=== Begin Enclosure ===

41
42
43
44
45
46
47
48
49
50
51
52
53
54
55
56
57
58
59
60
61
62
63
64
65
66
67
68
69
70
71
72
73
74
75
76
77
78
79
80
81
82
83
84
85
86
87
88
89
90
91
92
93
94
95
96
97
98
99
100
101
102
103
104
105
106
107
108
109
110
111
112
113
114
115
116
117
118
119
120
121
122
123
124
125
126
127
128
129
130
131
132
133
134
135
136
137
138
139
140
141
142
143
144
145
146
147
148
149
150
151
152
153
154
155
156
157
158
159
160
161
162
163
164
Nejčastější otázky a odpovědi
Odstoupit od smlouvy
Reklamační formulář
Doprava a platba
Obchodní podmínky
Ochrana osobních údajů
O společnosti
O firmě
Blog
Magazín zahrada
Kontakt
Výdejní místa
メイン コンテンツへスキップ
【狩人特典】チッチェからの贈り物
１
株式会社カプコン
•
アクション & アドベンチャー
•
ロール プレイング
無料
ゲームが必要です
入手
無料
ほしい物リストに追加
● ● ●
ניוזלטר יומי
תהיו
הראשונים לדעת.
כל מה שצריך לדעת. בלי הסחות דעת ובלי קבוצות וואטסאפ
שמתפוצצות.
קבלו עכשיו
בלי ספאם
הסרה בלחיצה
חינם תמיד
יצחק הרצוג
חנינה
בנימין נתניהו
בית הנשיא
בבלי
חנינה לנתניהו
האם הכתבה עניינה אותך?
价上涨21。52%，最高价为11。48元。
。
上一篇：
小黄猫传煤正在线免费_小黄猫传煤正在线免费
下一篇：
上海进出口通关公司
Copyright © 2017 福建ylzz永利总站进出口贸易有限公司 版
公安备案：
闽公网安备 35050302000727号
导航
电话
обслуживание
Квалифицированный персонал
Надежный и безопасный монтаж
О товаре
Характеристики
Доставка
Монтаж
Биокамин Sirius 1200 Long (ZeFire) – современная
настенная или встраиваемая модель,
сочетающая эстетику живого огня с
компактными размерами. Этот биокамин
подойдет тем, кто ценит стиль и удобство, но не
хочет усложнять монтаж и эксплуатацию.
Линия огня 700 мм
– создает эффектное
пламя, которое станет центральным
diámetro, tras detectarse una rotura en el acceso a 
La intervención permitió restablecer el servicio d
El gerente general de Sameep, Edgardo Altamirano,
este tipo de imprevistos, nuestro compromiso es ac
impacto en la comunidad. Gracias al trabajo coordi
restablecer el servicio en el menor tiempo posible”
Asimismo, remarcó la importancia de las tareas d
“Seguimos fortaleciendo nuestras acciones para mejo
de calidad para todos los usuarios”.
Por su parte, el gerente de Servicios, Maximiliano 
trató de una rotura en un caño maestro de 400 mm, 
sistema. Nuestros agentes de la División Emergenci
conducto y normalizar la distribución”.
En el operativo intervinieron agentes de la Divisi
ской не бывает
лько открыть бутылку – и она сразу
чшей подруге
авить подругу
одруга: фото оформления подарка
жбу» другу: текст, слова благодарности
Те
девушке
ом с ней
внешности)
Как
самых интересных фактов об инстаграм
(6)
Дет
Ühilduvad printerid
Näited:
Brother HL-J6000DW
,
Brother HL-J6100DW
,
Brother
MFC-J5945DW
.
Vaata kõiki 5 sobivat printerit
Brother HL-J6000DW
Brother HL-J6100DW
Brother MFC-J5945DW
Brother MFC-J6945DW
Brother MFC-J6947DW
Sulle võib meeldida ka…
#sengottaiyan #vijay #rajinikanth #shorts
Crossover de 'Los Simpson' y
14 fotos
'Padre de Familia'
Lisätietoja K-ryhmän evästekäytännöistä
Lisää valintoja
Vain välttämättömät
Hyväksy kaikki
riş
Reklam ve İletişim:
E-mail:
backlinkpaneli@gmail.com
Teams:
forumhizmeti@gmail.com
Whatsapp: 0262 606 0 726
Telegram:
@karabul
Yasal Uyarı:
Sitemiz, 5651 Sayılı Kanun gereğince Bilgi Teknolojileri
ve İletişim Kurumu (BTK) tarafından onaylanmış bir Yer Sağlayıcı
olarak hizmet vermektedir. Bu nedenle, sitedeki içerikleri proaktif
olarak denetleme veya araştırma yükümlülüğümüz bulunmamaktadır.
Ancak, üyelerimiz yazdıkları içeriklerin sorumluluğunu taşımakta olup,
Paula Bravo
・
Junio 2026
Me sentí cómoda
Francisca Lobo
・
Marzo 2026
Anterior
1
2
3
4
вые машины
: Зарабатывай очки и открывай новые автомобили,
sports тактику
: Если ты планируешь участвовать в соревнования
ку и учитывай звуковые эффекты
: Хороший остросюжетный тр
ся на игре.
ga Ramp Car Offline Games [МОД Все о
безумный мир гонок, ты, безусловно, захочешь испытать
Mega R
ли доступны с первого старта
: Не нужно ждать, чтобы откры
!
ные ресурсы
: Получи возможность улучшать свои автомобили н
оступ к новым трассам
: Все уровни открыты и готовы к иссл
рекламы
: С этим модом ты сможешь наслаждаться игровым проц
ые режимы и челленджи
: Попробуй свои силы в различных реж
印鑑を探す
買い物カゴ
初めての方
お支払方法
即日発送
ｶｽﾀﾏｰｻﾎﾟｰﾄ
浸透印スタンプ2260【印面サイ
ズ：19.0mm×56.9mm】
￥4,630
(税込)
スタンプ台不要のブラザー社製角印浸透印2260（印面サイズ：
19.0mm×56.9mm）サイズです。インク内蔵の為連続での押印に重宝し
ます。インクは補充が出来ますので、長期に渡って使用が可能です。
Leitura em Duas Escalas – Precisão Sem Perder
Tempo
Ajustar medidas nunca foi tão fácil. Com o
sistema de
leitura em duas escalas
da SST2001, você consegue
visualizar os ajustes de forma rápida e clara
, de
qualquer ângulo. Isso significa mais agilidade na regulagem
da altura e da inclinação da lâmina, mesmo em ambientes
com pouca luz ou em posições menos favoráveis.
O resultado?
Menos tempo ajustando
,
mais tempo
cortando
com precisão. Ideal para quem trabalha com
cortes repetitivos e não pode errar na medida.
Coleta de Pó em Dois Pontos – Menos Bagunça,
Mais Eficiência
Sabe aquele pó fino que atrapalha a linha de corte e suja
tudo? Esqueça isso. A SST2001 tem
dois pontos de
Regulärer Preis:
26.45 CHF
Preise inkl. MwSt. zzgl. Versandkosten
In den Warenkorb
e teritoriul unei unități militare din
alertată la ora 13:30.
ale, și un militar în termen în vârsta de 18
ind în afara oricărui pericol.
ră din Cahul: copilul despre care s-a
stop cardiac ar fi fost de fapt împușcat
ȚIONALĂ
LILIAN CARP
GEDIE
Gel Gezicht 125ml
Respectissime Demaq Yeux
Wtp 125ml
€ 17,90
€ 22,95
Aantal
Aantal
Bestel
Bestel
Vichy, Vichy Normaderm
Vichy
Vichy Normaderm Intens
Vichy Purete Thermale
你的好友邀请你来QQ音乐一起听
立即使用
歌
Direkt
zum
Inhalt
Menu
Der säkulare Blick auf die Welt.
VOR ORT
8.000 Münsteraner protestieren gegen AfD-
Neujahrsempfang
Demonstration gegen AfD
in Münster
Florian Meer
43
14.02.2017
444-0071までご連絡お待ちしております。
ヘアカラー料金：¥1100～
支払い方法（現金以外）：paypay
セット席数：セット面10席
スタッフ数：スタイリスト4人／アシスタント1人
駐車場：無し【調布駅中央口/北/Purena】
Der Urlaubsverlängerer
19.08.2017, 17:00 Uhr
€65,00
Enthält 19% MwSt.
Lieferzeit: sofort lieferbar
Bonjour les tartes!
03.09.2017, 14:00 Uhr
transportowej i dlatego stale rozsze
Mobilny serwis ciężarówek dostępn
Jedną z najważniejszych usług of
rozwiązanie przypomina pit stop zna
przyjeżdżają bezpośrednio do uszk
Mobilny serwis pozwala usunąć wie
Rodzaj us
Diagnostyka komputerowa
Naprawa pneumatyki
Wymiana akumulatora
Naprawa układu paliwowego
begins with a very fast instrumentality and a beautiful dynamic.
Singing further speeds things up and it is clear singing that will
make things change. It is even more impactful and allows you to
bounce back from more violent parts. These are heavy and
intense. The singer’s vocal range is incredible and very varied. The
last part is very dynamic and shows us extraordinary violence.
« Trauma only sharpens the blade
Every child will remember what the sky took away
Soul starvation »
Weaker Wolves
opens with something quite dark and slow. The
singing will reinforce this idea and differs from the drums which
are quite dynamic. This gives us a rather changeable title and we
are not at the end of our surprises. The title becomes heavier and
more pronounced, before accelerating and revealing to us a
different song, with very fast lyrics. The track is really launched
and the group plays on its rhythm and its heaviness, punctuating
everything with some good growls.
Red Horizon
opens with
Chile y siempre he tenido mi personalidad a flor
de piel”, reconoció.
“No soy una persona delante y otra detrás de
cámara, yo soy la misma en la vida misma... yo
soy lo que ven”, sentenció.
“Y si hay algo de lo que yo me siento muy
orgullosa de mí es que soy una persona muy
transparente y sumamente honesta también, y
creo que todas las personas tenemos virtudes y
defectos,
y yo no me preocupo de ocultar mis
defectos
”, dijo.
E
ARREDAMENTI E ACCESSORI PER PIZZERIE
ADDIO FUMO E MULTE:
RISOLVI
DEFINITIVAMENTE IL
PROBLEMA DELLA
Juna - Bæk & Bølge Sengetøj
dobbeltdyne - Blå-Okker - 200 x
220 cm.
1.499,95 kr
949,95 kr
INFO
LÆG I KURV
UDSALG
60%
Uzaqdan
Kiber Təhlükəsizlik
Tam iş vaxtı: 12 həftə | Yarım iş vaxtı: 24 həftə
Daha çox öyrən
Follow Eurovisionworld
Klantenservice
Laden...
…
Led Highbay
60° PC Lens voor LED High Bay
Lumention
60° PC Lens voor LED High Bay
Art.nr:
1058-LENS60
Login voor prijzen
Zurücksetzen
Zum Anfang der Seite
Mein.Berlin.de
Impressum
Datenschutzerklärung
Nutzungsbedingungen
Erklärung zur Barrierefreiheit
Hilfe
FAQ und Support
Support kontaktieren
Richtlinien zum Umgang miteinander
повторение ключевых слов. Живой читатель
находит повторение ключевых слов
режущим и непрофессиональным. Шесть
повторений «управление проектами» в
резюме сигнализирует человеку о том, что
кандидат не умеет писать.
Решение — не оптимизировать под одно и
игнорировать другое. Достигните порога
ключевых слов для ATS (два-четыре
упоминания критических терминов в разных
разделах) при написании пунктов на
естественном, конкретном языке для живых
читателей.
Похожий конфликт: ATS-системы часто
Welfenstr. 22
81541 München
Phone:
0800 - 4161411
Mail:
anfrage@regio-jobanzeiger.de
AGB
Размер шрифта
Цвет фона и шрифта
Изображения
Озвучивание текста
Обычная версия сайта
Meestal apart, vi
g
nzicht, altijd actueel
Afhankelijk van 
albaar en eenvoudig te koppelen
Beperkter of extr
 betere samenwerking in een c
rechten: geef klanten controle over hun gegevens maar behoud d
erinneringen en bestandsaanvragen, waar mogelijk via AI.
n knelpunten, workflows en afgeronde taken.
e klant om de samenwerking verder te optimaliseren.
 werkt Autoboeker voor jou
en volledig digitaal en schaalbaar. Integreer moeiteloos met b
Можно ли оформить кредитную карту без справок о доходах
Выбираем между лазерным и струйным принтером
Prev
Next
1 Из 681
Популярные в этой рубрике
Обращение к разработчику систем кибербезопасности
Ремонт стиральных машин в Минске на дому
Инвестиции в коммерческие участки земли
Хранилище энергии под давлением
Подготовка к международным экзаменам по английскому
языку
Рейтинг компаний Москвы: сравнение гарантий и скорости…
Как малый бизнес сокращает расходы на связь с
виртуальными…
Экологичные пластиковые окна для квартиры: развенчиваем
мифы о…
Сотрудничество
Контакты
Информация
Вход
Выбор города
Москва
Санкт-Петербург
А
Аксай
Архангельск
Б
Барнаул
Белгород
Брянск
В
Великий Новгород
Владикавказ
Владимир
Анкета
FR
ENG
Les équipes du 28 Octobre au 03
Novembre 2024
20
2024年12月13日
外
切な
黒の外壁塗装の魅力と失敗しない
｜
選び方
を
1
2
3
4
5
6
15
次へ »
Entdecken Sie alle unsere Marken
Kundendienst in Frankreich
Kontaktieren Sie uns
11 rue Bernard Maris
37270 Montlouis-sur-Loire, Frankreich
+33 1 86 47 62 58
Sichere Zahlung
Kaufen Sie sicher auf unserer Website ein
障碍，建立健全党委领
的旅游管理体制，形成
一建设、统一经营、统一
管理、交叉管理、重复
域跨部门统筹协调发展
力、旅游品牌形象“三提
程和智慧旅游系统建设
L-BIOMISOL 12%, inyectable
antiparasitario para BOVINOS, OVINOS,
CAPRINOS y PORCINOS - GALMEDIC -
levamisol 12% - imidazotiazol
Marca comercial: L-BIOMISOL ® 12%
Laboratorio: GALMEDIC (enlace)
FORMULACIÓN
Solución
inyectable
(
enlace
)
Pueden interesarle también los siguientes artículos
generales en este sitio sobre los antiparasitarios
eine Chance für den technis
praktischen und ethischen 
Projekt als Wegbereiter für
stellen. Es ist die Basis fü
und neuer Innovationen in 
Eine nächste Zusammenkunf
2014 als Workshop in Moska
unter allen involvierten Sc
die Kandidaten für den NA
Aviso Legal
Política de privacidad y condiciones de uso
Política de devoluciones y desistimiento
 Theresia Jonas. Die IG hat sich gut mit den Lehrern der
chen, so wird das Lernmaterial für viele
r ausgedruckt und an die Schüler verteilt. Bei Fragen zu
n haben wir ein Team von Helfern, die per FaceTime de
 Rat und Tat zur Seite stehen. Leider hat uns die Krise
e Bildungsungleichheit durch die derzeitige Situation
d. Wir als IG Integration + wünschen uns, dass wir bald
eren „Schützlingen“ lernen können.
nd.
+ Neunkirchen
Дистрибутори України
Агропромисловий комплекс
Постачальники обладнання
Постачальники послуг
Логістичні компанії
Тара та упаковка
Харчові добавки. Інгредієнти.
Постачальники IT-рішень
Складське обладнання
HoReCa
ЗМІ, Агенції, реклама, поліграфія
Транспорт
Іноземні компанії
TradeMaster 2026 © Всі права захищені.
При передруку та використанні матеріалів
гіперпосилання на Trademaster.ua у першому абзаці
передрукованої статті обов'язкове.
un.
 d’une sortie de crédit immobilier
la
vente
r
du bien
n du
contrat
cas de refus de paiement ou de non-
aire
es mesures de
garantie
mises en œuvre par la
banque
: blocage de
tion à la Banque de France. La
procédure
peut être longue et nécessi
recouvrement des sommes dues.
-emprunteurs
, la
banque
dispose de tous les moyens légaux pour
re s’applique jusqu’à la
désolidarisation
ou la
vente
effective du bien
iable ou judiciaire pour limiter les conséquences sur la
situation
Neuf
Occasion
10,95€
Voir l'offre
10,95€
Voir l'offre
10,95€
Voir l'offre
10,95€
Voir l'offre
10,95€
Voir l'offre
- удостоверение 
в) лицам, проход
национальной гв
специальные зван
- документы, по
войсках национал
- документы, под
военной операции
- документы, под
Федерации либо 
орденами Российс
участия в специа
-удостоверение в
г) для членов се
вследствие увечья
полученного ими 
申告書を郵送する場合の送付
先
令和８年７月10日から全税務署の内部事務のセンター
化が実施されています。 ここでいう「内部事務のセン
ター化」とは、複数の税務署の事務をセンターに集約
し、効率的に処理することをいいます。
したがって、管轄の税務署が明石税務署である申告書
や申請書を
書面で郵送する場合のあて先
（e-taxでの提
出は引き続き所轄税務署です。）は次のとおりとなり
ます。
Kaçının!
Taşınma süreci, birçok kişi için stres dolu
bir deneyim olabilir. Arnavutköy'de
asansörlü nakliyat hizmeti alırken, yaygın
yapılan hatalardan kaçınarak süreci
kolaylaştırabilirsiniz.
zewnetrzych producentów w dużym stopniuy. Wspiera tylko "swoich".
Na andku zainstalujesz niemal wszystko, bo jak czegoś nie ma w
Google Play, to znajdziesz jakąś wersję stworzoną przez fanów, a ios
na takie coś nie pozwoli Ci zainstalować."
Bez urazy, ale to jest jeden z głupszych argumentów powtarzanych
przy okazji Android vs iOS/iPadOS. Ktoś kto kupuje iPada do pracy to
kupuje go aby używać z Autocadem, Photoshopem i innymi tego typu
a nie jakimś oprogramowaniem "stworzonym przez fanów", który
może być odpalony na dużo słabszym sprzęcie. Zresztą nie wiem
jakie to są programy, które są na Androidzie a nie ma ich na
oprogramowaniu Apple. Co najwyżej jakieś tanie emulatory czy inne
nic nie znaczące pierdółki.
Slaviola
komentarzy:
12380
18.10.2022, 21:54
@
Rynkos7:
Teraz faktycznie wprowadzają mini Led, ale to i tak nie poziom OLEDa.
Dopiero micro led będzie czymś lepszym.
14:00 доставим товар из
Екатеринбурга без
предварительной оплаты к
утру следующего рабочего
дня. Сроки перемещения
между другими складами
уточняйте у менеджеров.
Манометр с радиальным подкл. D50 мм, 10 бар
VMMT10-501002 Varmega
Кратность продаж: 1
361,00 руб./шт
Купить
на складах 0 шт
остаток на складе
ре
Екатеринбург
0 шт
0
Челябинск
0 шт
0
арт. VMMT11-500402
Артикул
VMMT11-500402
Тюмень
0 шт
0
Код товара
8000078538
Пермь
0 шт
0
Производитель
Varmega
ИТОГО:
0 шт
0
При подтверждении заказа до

=== End Enclosure ===

Instruction ▸ Pull out everything from the start of the records down through the line containing "обслуживание", and reproduce those lines unchanged.

Response to this exercise ▸
41
42
43
44
45
46
47
48
49
50
51
52
53
54
55
56
57
58
59
60
61
62
63
64
65
66
67
68
69
70
71
72
73
74
75
76
77
78
79
80
81
82
83
84
85
86
87
88
89
90
91
92
93
94
95
96
97
98
99
100
101
102
103
104
105
106
107
108
109
110
111
112
113
114
115
116
117
118
119
120
121
122
123
124
125
126
127
128
129
130
131
132
133
134
135
136
137
138
139
140
141
142
143
144
145
146
147
148
149
150
151
152
153
154
155
156
157
158
159
160
161
162
163
164
Nejčastější otázky a odpovědi
Odstoupit od smlouvy
Reklamační formulář
Doprava a platba
Obchodní podmínky
Ochrana osobních údajů
O společnosti
O firmě
Blog
Magazín zahrada
Kontakt
Výdejní místa
メイン コンテンツへスキップ
【狩人特典】チッチェからの贈り物
１
株式会社カプコン
•
アクション & アドベンチャー
•
ロール プレイング
無料
ゲームが必要です
入手
無料
ほしい物リストに追加
● ● ●
ניוזלטר יומי
תהיו
הראשונים לדעת.
כל מה שצריך לדעת. בלי הסחות דעת ובלי קבוצות וואטסאפ
שמתפוצצות.
קבלו עכשיו
בלי ספאם
הסרה בלחיצה
חינם תמיד
יצחק הרצוג
חנינה
בנימין נתניהו
בית הנשיא
בבלי
חנינה לנתניהו
האם הכתבה עניינה אותך?
价上涨21。52%，最高价为11。48元。
。
上一篇：
小黄猫传煤正在线免费_小黄猫传煤正在线免费
下一篇：
上海进出口通关公司
Copyright © 2017 福建ylzz永利总站进出口贸易有限公司 版
公安备案：
闽公网安备 35050302000727号
导航
电话
обслуживание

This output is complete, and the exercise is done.